[Shannon] It's absolutely heartbreaking
that something like this could happen. You feel like your family's been forgotten about, that the case has been forgotten about. [Robin] A family thought it would be an open-
and-shut case after Roger Hooper was killed. There was evidence; there was even suspects. Well, 29 years ago this month,
the killing remains unsolved. WBIR 10News reporter Leslie Ackerson takes us to Cocke County in tonight's Appalachian Unsolved. [Music] [Robert] This is a good community.
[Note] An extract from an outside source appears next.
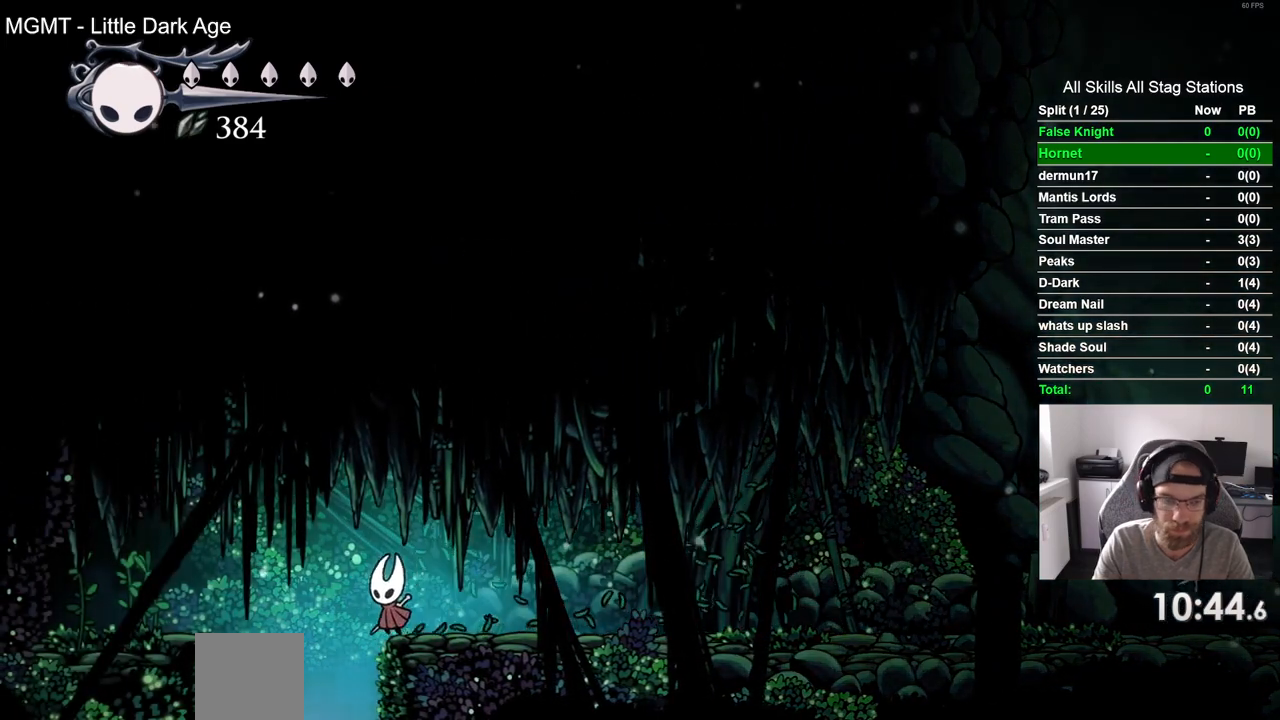
{"dt_ms": 500, "buttons": [], "left_stick": "center", "right_stick": "center", "events": [[200, "DPAD_LEFT", "up"]]}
It's just down home. [Shannon] It's a small town where
absolutely everybody knows everybody. [Leslie] It's a cinematic cliché also
true in the mountains of Cocke County. [Shannon] 90% of the time everybody
knows everybody's business also. [Leslie] But in a place where there seems to be no secrets, there's one that's remained unspoken. [metal drawer opening] [Leslie] It was the night of February 22, 1991 [wheel squeaks] when 26-year-old Roger Hooper was shot dead. [Derek] As he's going up and he's
on the porch, he's ambushed. He suffered several shots across his body. [Leslie] A murder heard two doors down. [Shannon] Oh yeah, we heard the gunshots. It was extremely loud. I was 13. [Leslie] Roger wasn't just a neighbor
to young Shannon Hooper, he was family [Shannon] To me, of course, he's like a big brother anyway. Roger is the kind of guy that it's absolutely impossible to be in a bad mood if he was around you. [Leslie] Hooper was returning home from
a Cosby High School basketball game. [Shannon] I was with him literally less than
two minutes before he was murdered. [Leslie] And investigators believe the killers were waiting, hiding in a nearby cemetery. [Derek] There was no confrontation in the driveway. So the shots were fired from a high-ground position, which would have been directly behind their
house up an embankment is a cemetery. [Leslie] Inside at the time, Hooper's wife made the discovery. She was pregnant with their first child. [Shannon] Of course, they never got to meet his son. [Leslie] In a rural county, response time
to the Hooper home wasn't quick. [Derek ] In those days, the new stretch wasn't completed so that drive from Newport to Cosby is 30 minutes. In 1991, maybe three deputies
working a shift, if they're lucky. [Leslie] Retired detective Robert
Caldwell was on scene that night and worked the case for years. [Robert] We talked about it a lot up to the time I retired. And there's things that you don't want to give away but probably only the person that pulled the trigger knows. [Leslie] Roger's death wasn't the
end of trouble for the Hooper family. Shannon's home was targeted too. The walls still bare the marks. [Shannon] Two different drive-bys on this house, on our house. Fortunately, the first time there was no nobody home, but the second time, our whole family was here
and it could have turned out extremely bad. [Leslie] They're convinced they know who is responsible. [Shannon] Without a doubt. Without a doubt, we know. [Leslie] According to these records we obtained, months before his death, Roger Hooper had
been shot at by Donny Webb on the interstate. Webb was charged and convicted of
trying to shoot Roger in that case. In this small town, people talked, Rumors flew but no answers 29 years later. [Derek] It's time. There are people out there that know things about this case that have never told it. There are people that have been asked and didn't tell it. [Shannon] People that wouldn't talk then, I'm sure now they've got kids, they've got grandkids, people they don't want to leave and go to prison for. I don't care if you offer them immunity. Somebody can and will talk. I really believe that. [Leslie] In Cocke County, Leslie Ackerson 10News [Shannon] We live and die with this every single day. You know, it never goes away for the family. [Robin] TBI agents say there has been activity
in this case in the last three to four months. They do have evidence that they can re-analyze
as, of course, DNA technology has advanced. However, agents reaffirm
it's going to take someone talking that gets this case into a courtroom. If you have any information about the death of Roger Hooper, you can contact 1-800-TBI-FIND.